Inwieweit können Landesverbände der Krankenkassen Verträge mit Leistungserbringern abschließen?

Die Vertragskompetenz der Landesverbände der Krankenkassen ist umfangreich und explizit gesetzlich geregelt (u. a. in § 112 SGB V für strukturierte Versorgungsverträge, § 73 Abs. 2 SGB V für Hausarztverträge). Sie führen die Vertragsverhandlungen für die ihnen angehörenden Krankenkassen auf Landesebene und schließen beispielsweise Verträge über die medizinische und pflegerische Versorgung, Abrechnungsmodalitäten, Qualitätsziele sowie Vergütungsregelungen mit den jeweiligen Landesorganisationen der Leistungserbringer ab (z. B. Krankenhausgesellschaften, Ärztekammern). Die abgeschlossenen Verträge binden alle Mitgliedskassen auf Landesebene und sind wesentliche Instrumente zur Sicherstellung einheitlicher Versorgung und Wettbewerbsneutralität.

Wie ist die Gremienstruktur der Landesverbände der Krankenkassen rechtlich ausgestaltet?

Gemäß § 207 SGB V verfügen die Landesverbände der Krankenkassen über eine eigene Selbstverwaltungsstruktur, die regelmäßig aus einer Vertreterversammlung und einem Vorstand besteht. Die Vertreterversammlung ist das oberste Organ des Landesverbandes, das aus von den Mitgliedskassen entsandten Vertretern besteht und über Grundsatzangelegenheiten, Haushalt, Satzung und wesentliche Rechtsgeschäfte entscheidet. Der gewählte Vorstand ist für die laufende Verwaltung und die Umsetzung der Beschlüsse der Vertreterversammlung zuständig. Die Amtszeiten, Wahlmodalitäten und Zuständigkeiten sind in Satzungen der Landesverbände detailliert geregelt und unterliegen der Rechtsaufsicht der Landesbehörden.

Welche rechtlichen Möglichkeiten bestehen für Landesverbände der Krankenkassen bei Meinungsverschiedenheiten mit Leistungserbringern?

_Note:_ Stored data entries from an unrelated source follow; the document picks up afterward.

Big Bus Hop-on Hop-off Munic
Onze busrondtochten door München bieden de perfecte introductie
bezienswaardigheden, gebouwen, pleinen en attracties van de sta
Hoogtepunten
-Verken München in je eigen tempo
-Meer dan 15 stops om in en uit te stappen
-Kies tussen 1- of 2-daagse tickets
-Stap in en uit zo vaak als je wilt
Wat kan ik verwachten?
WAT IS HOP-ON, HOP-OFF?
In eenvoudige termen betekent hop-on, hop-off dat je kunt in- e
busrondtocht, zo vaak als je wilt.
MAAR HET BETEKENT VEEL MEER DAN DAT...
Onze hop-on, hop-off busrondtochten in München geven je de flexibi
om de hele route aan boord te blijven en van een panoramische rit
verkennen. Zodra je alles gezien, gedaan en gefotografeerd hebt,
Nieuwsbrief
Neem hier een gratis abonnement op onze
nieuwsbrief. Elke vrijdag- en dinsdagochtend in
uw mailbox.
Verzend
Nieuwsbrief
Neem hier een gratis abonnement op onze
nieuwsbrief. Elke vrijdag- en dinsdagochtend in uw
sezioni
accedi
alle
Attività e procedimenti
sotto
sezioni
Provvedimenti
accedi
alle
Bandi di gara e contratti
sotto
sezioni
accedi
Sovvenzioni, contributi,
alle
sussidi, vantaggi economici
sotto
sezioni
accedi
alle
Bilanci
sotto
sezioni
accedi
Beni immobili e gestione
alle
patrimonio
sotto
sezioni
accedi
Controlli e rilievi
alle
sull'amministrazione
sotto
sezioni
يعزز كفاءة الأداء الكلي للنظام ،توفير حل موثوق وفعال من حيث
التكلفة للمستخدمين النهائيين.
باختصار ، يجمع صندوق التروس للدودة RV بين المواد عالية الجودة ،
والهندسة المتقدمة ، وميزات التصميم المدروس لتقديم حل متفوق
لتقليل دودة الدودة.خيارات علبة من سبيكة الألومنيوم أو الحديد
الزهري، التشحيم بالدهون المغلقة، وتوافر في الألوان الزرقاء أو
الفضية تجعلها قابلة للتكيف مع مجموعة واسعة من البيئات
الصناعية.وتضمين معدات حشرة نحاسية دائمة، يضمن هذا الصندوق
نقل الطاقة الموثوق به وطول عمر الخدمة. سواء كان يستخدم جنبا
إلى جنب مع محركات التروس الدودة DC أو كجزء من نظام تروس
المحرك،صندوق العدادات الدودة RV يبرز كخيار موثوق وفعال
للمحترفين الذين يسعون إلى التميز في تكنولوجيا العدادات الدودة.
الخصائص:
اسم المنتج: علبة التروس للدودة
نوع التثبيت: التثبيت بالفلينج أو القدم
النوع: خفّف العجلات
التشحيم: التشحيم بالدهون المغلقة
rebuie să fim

Bei Meinungsverschiedenheiten im Rahmen von Vertragsverhandlungen oder bei Auslegungsfragen vorhandener Verträge bieten gesetzliche Regelungen die Möglichkeit, Schiedsverfahren einzuleiten (vgl. §§ 112 ff. SGB V). Ein unabhängiger Landesschiedsausschuss, dessen Zusammensetzung und Verfahren gesetzlich festgelegt sind, entscheidet verbindlich. Die Schiedssprüche unterliegen nur eingeschränkt der gerichtlichen Überprüfung. Daneben steht der ordentliche Rechtsweg zu den Sozialgerichten offen, insbesondere bei Streitigkeiten über Vertragsauslegung, Abrechnungsstreitigkeiten oder Pflichten der Vertragspartner.

Welche Regelungen bestehen hinsichtlich der Finanzierung der Landesverbände der Krankenkassen?

Die Finanzierung der Landesverbände der Krankenkassen erfolgt nach § 218 SGB V durch Umlagen, die von den Mitgliedskassen erhoben werden. Die Umlagen werden nach einem gesetzlich geregelten Schlüssel auf Basis der Versichertenzahlen und gegebenenfalls weiterer Faktoren berechnet. Die Haushaltsführung der Landesverbände unterliegt strengen rechtlichen Vorgaben, insbesondere der Haushaltsführungsvorschriften der Sozialversicherung, und steht unter der Kontrolle der zuständigen Rechtsaufsicht. Die Verwendung der Mittel ist auf die Erfüllung der gesetzlichen und satzungsmäßigen Aufgaben beschränkt, mit Transparenz- und Prüfpflichten nach innen wie außen.